Contributed by Rivka Jacobs on 21/07/09

He marched with amazing briskness and agility for a ninety-four-year-old man. His shoes clicked along the walkway, beside the freshly mowed grass and the white stone balustrade that bordered AT & T Plaza. In moments he was mere yards away from the shining and immense blob of mirrored surface that was officially called Cloud Gate. His steps slowed, he halted, he twisted one corner of his thin mouth, his pale blue eyes narrowed.

He didn’t know why his wife of sixty years demanded that they meet after church, over there in the archway under the Cloud Gate’s brilliant liquid-like folds. Nothing modern or avant-garde had ever interested her before.

He tugged at his impeccable, pinstriped double-breasted wool Anderson and Sheppard jacket, bent slightly and whisked away the smallest spots of dust from his perfectly creased trousers.
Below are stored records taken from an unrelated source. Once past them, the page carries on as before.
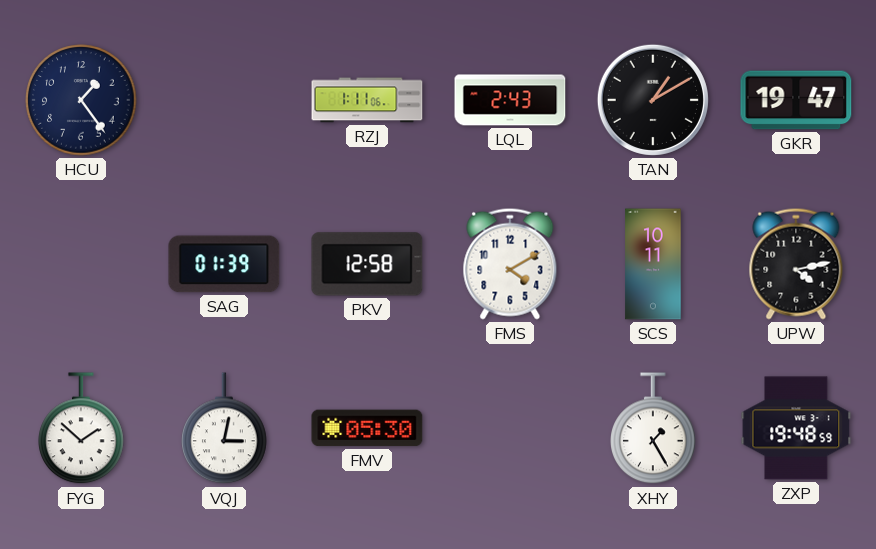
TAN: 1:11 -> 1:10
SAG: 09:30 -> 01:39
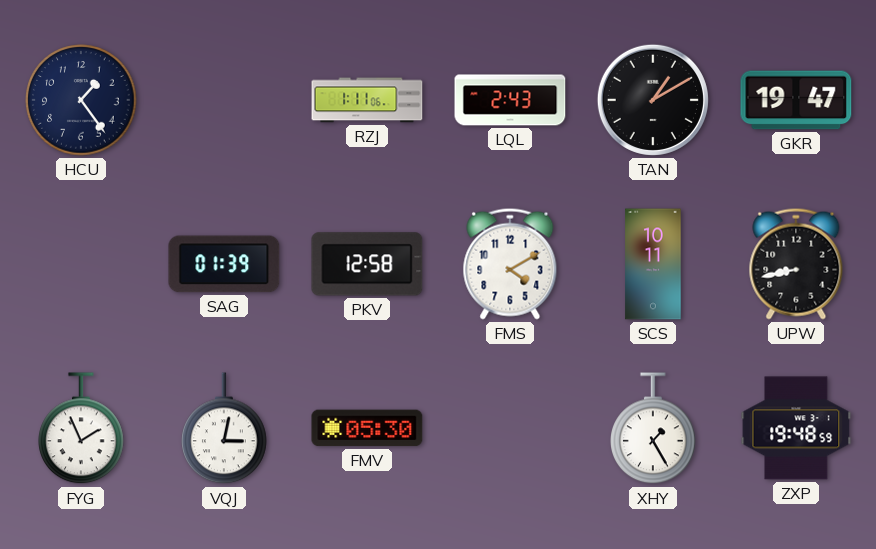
UPW: 4:13 -> 8:43
FYG: 1:52 -> 1:56
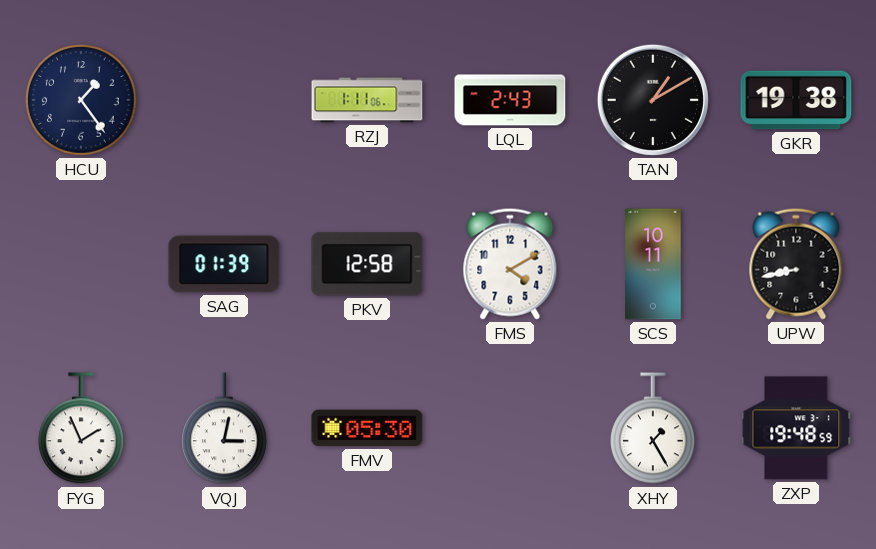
GKR: 19:47 -> 19:38
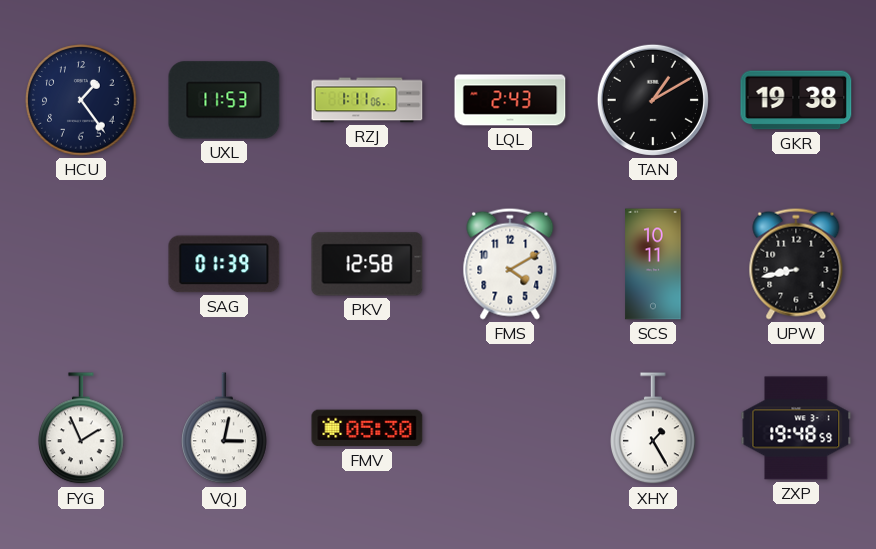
UXL: none -> 11:53
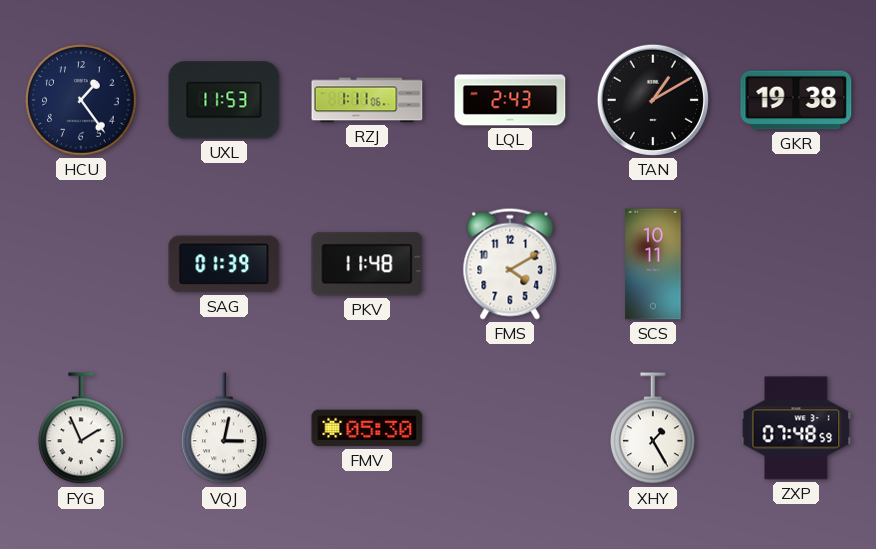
PKV: 12:58 -> 11:48
UPW: 8:43 -> none
ZXP: 19:48 -> 07:48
His white hair caught a brief breeze and he expertly flattened it back down with the side of a hand. He resumed his approach, studying the massive curvature of the city skyline, the way the intense blue of the sky seemed to penetrate to the core of the sculpture. He climbed the three shallow steps of the cream-colored pavers that formed the surface of the plaza. As he drew closer to the mirrored skin of “the bean,” he saw himself, turned upside down and outward as if he were going in another direction entirely. He stopped once again.

It was Sunday, eleven a.m., and too many people were drifting and strolling, with their incessant babbling. He hated Chicago. He and his wife had moved here from Argentina only two years before. Like all American cities, Chicago was raw, dirty, filled with violence and energy, and a mix of races; he battled the urge to form his hands into a pantomime tommy-gun and make them all go away like the gangsters did, in the old Hollywood movies he had seen as a boy in Bavaria.

“There you are, Otto,” he heard the lilting, accented English of his wife behind him. “I’m sorry to be late. There were a few things I had to take care of.” He hesitated at the sound of the name. He had been “Otto Kopp” for the last couple of years. He’d spent the longest time as “Ricardo.” There had been brief stints as “Manuel,” and “Eduardo.” When he looked at his reflection above him, he saw Albrecht Müller. He tore his eyes away from his duplicate, and turned to reach an arm towards his wife.

“Why are we meeting here, Maria?” he asked her, but not unkindly.

His wife, the former Maria Elizabeth Countess von Schaumburg, now Maria Kopp, was seventy-nine years old. She still had a fine and elegant figure. She was dressed in a lilac-colored wool suit, the skirt of which hung below her knees. She sported a white-orchid corsage over her heart. Her soft white hair was coiffed neatly, curling slightly under a lilac hat. She carried a small, white leather handbag. “Well dear,” she answered, taking his left arm with her right, prompting him to start walking with her under the archway, “I thought it would be an interesting place for you to hear what I have to tell you.”